Bu binayı yapımında kim denetlemiş?

Ruhsatını kim vermiş?
İşte bu masum canları kimin öldürdüğü ortada.

Hırsız müteahhitler, haraççı mühendisler, rüşvetçi belediyeler elbirliğiyle cinayete ortak olmuşlar...
Ne oldu kentsel dönüşüm?
Tabii Bağdat caddesinde, Alsancak'ta, Çankaya'da kentsel dönüşüme herkes girer.
Bir koyan müteahhit beş alıyor.

Oralarda rantsal dönüşüm var, balıklama atlıyorlar.
Ballı kazanç getirmeyen Sivrice'ye niye gitsin adam...
Şu beşibiryerde yandaş müteahhitler oraya giderler mi?

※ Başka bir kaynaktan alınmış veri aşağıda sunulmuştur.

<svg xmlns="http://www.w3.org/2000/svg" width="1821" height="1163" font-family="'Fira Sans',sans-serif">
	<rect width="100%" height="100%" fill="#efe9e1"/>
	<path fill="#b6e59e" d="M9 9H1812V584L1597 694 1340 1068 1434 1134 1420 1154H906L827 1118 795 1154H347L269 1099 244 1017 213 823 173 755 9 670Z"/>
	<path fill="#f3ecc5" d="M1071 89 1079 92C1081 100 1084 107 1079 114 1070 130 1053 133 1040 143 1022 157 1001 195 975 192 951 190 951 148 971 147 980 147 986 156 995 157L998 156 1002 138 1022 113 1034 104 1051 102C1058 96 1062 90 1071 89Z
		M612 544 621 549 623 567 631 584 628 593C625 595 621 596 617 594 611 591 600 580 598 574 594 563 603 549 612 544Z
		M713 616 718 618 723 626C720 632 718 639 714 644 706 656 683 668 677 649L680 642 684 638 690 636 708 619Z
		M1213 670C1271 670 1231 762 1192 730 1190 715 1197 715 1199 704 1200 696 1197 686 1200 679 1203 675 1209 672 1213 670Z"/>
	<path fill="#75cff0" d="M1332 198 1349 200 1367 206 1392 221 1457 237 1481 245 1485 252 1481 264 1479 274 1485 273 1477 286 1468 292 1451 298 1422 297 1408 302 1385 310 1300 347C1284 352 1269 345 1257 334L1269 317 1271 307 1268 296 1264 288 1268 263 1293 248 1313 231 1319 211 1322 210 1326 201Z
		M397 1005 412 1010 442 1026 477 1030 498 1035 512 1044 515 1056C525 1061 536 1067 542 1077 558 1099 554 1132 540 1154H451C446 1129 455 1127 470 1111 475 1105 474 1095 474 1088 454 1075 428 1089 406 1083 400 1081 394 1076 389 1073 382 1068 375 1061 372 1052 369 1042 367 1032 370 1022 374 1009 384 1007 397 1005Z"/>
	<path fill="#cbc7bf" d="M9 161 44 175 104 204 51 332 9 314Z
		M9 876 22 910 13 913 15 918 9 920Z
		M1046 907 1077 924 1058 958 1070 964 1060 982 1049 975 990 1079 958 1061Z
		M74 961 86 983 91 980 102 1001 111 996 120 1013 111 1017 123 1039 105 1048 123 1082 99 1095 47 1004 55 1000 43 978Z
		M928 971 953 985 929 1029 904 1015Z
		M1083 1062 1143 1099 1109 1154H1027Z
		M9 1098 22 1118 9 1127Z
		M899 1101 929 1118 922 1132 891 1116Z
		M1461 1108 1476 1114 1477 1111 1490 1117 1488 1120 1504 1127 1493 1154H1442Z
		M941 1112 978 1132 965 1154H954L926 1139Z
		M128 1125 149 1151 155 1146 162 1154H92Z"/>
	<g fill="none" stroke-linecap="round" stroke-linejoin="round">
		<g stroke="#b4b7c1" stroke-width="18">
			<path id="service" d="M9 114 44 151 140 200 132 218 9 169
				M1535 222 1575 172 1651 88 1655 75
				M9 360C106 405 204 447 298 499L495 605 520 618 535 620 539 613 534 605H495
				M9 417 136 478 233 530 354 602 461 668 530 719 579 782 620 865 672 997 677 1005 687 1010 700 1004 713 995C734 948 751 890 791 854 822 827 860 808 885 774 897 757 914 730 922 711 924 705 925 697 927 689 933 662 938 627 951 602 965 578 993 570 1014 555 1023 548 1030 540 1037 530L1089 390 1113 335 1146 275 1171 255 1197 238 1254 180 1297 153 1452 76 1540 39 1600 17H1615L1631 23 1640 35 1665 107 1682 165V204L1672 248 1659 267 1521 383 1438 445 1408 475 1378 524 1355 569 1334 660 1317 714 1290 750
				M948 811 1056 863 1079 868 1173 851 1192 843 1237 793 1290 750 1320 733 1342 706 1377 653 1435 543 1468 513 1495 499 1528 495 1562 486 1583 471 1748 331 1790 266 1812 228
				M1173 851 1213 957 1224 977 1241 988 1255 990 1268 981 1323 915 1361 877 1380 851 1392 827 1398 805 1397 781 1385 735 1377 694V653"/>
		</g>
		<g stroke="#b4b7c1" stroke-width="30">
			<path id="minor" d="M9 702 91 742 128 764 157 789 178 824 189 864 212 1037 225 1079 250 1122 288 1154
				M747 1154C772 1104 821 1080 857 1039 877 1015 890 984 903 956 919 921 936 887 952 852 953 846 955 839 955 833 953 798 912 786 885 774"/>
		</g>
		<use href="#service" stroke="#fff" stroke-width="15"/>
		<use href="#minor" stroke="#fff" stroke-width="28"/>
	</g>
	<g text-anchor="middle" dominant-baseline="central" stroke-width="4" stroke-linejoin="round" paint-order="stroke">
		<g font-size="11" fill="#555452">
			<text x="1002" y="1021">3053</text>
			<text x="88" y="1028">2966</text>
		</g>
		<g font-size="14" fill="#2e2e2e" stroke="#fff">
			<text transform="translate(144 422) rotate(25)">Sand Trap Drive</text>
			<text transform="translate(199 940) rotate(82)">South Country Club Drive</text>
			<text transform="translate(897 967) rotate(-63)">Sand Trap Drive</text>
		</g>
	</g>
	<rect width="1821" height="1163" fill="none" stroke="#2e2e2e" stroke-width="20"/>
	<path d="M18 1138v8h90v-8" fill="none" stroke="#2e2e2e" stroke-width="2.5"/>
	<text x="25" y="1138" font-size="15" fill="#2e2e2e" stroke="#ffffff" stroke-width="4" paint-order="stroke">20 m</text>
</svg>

Milletin şeyini şey yapan adam acaba iki tuğla da Sivrice'ye koyar mı?
Erdoğan ''20 yılda ne yaptınız?'' diye soranlara ateş püskürüyor.

Hiç önemli değil, ben de merak ediyorum ne yapıldı?
Kentsel dönüşüm ortada...
''Toplanma alanları'' diye bir kavram vardı.

30 metrekare bahçeyi çevirmişler, ortasına da ''Toplanma alanı'' tabelası asmışlar.

Geniş alanlar ya AVM olmuş ya da rezidans.
Öyle ya deprem olduğunda depremzede vatandaş kahvesini nerede içecek?

Hamburgerini nerede yiyecek?

Ayakkabısını, gömleğini nereden alacak?
60 milyar deprem vergisi ne oldu? diye soruyorlar.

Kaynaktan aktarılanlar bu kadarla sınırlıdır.